さて、地図職人に新たな仕事を提供してくれるであろう、この新国家制定の可能性は、1919年(大正8年)にヴェルサイユ講和条約の会議中に、アメリカ合衆国のウッドロー・ウィルソン大統領が「民族自決」の原則を打ち出して以来の自然な流れといわざるを得ないのである。しかし、国内に分離独立を求める勢力がいることを警戒する国(例えばスペイン・イギリス―ただしイギリスは何とか妥協に成功―)は、こういう流れを苦々しい思いで見守っている可能性があることに考えを思い巡らす必要がある。

まぁ、スーダンの国内事情のみを勘案してみれば、ダルフール地方での悲惨な内戦からここまで持って行ったことは国連外交にとって大きな得点となるのであろうか。それとも、今回の分離独立は互いの勢力による抗争疲れによるものだったのであろうか。なお、外務省による渡航情報についてはこのリンクを参照のこと。日本外務省としてはこの住民投票期間中は少々危険が高まるとして、注意を喚起していることが分かる。

スーダンといえば、石油利権の関係で中国が積極的に進出している、という印象が強く(ここのリンクを参照のこと)、中国こそ分離独立に懸命に反対する国、という気がしており、石油利権と兵器のマーケットとしてのスーダンを重要視していたはずなのだが、この分離独立への流れに何かさおを差すような行動は起こしていなかったのであろうか。
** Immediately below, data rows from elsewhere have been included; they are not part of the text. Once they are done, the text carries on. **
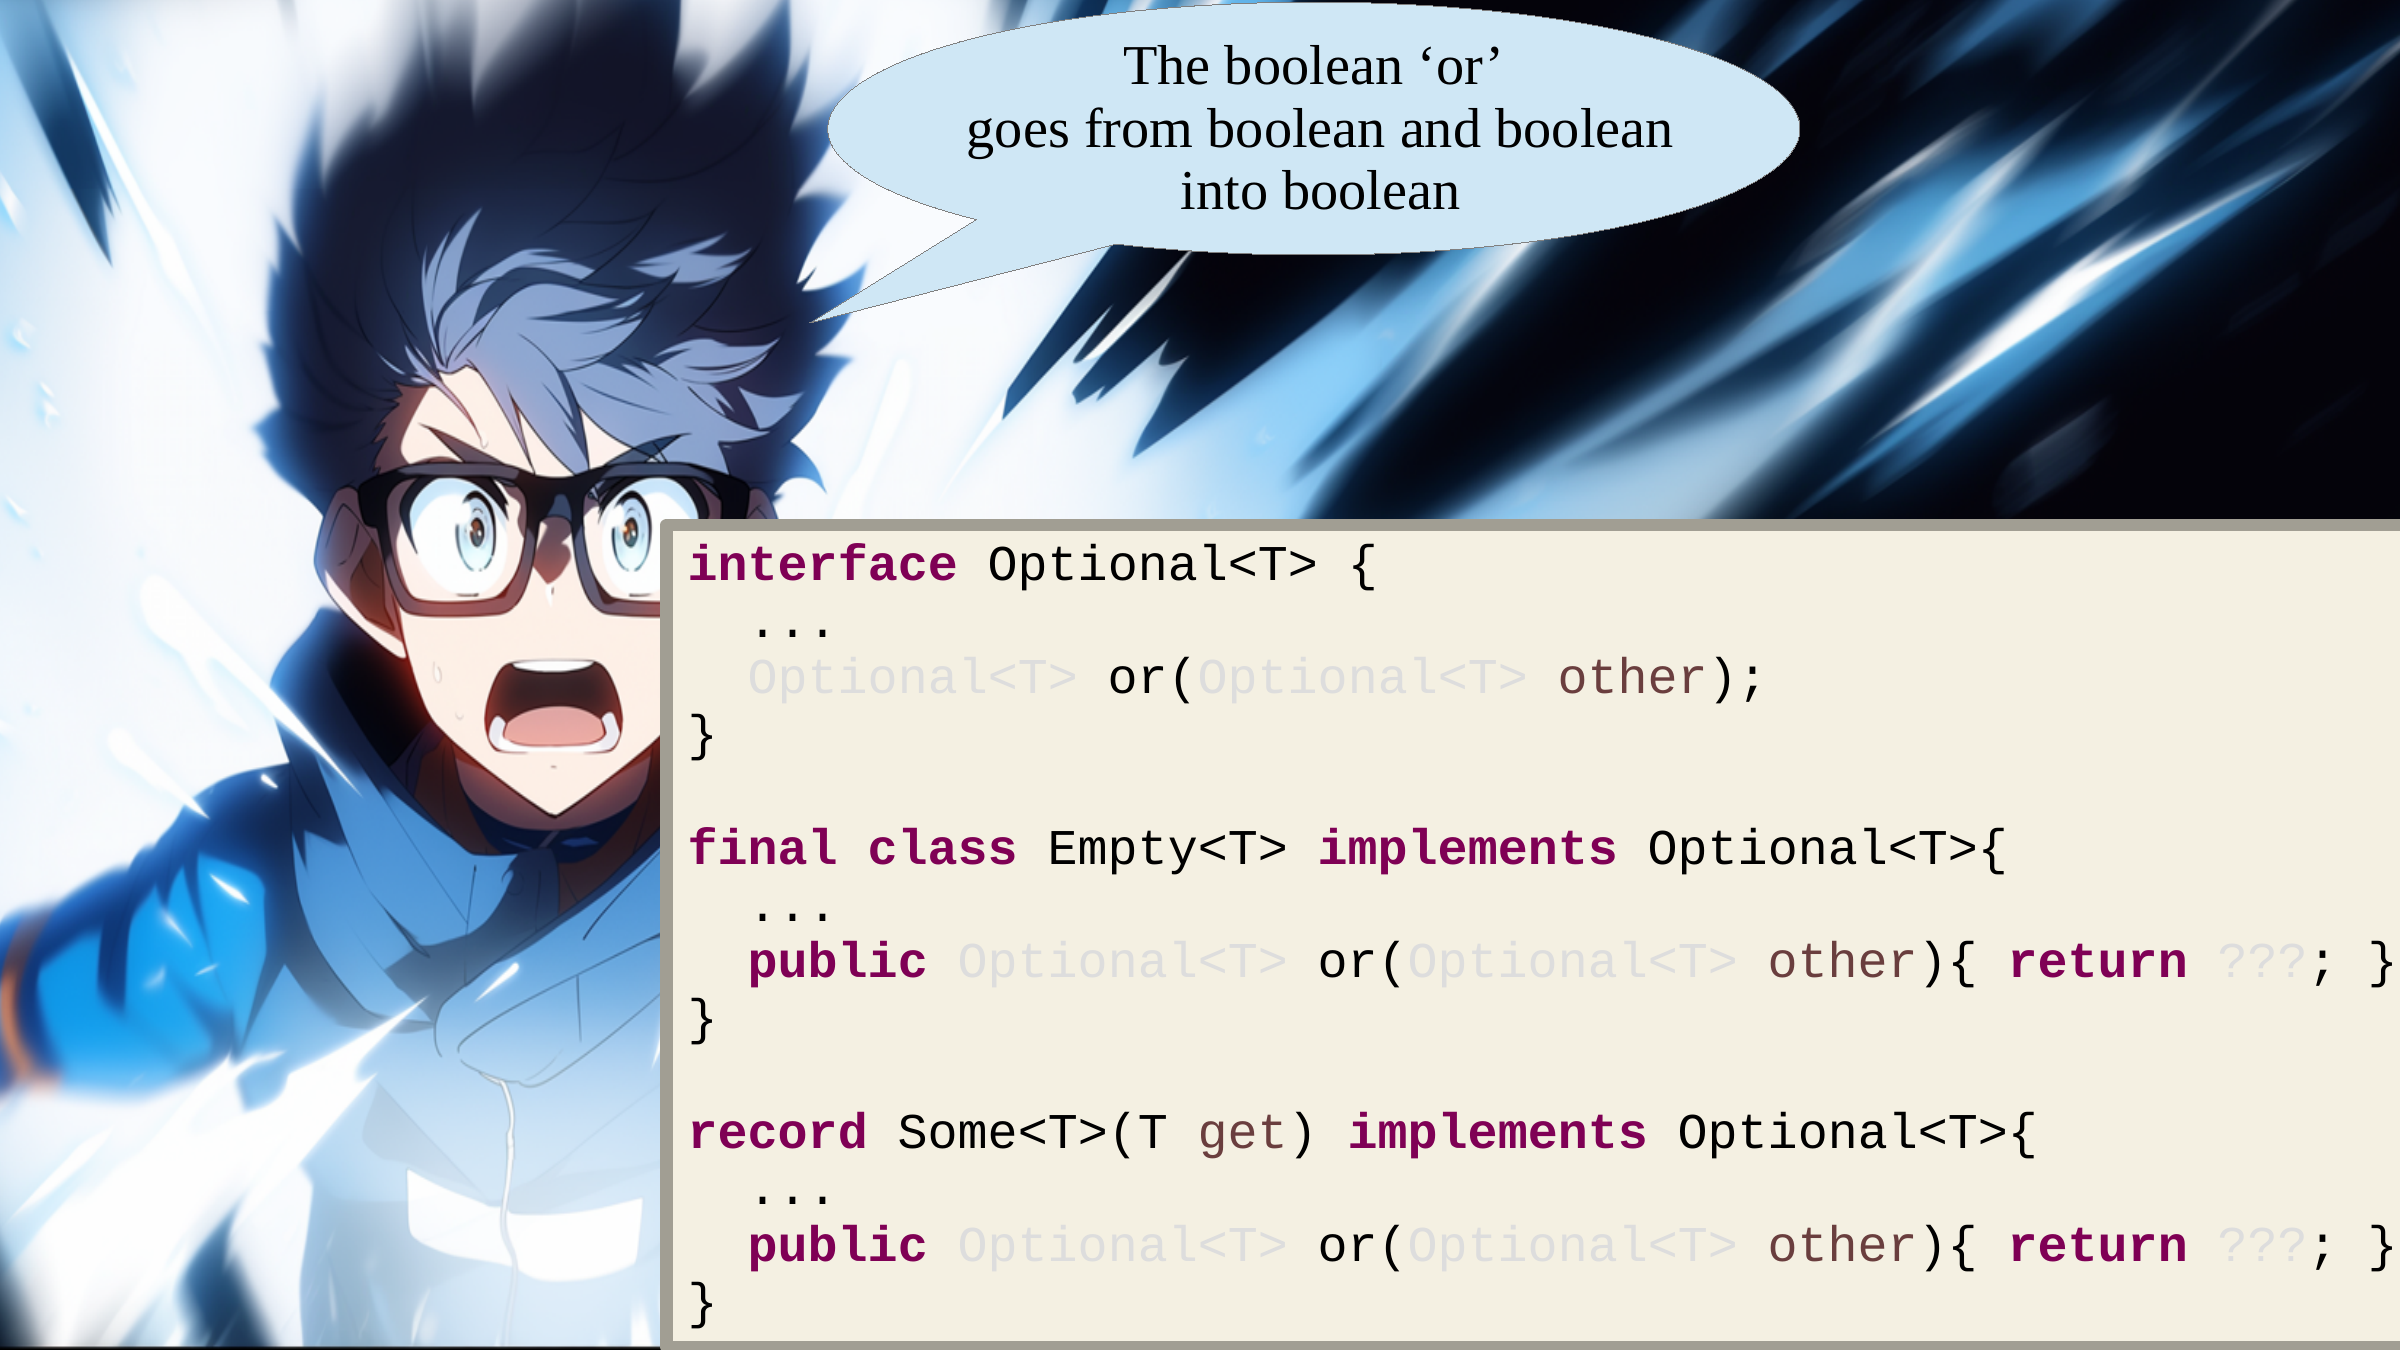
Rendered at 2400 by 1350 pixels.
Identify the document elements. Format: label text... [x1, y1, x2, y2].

picture [0, 0, 2400, 1350]
text_box The boolean ‘or’ goes from boolean and boolean into boolean [809, 2, 1800, 323]
text_box interface Optional<T> { ... Optional<T> or(Optional<T> other); } final class Empty<T> implements Optional<T>{ ... public Optional<T> or(Optional<T> other){ return ???; } } record Some<T>(T get) implements Optional<T>{ ... public Optional<T> or(Optional<T> other){ return ???; } } [666, 525, 2400, 1347]
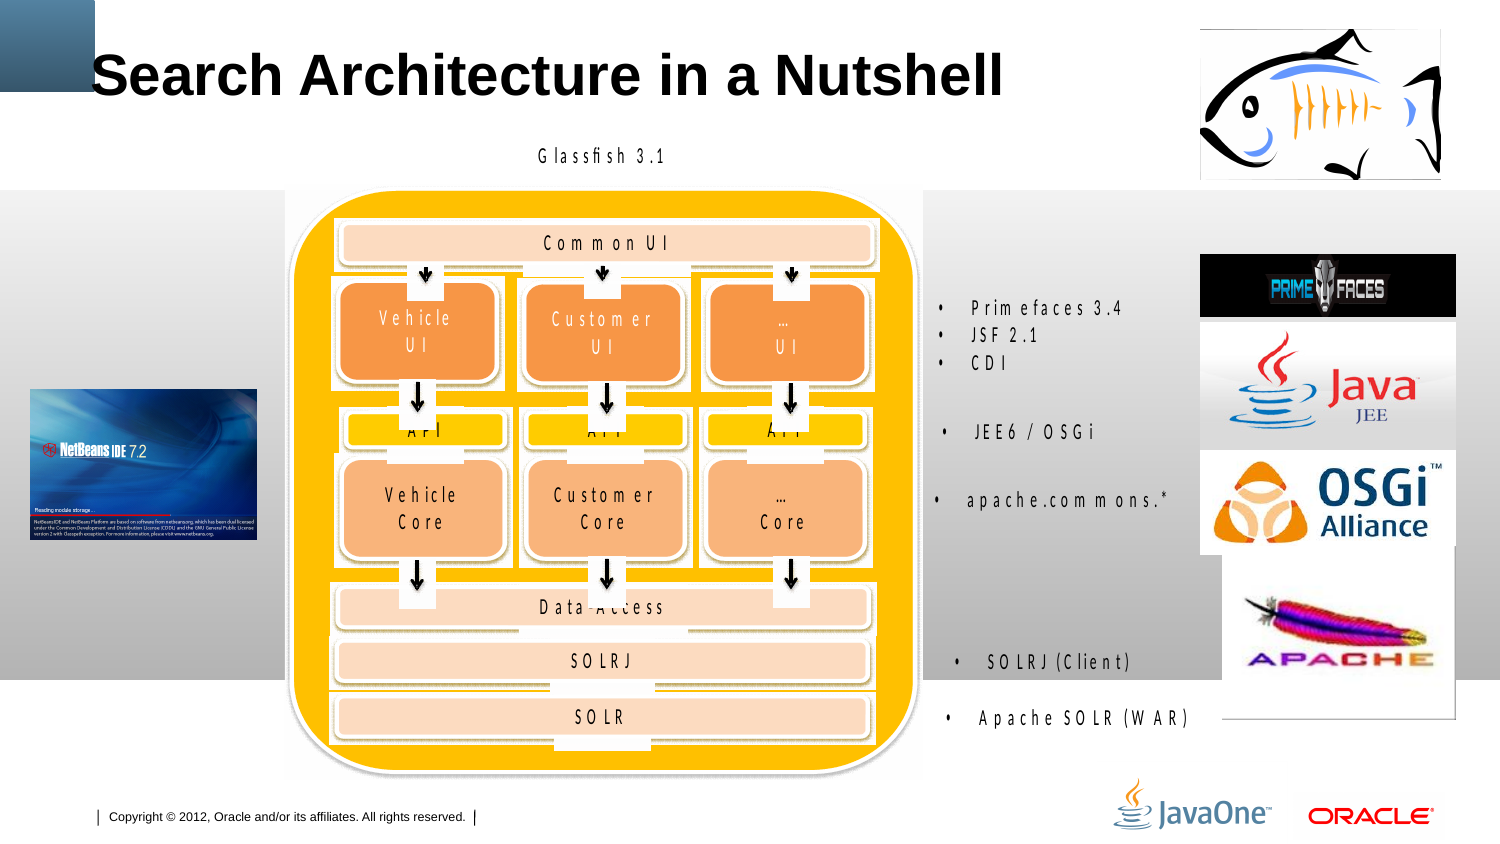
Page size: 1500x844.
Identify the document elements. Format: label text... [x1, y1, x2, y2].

それとも、同国唯一の主要港であるポートスーダンを抱える北スーダン(仮称)に更なる援助と干渉を続けて、内陸国になるであろう南スーダン(仮称)を軍事力で圧倒し、再統合とまではいかなくても、結局北スーダンが南スーダンの内政と外交をコントロールする形を狙っているのだろうか。

朝日新聞の記事によれば、どうやらスーダン北部の住民は南スーダンの独立をあきらめ顔で見守っているように感じられる。それに、アフリカ連合はエリトリアの独立を除いて、新たな国境線の制定に反対の立場を取ることが専らであるが、今回の住民投票で分離独立が決定した場合、AU諸国はこの分離独立、ないし南スーダンの国家承認をするのであろうか。ただアフリカには伝統的に関心の薄い日本のメディアでは、この件に関してはそのような細かい説明はなされていない。

この問題に関しては、結果が出た際に再度記事を立ててみる必要がありそうである。その場合、このブログではなく、私が保有している別ブログで記事を立てる可能性もある。その時はこの記事にトラックバックを張るつもりなので、続編に期待して欲しい。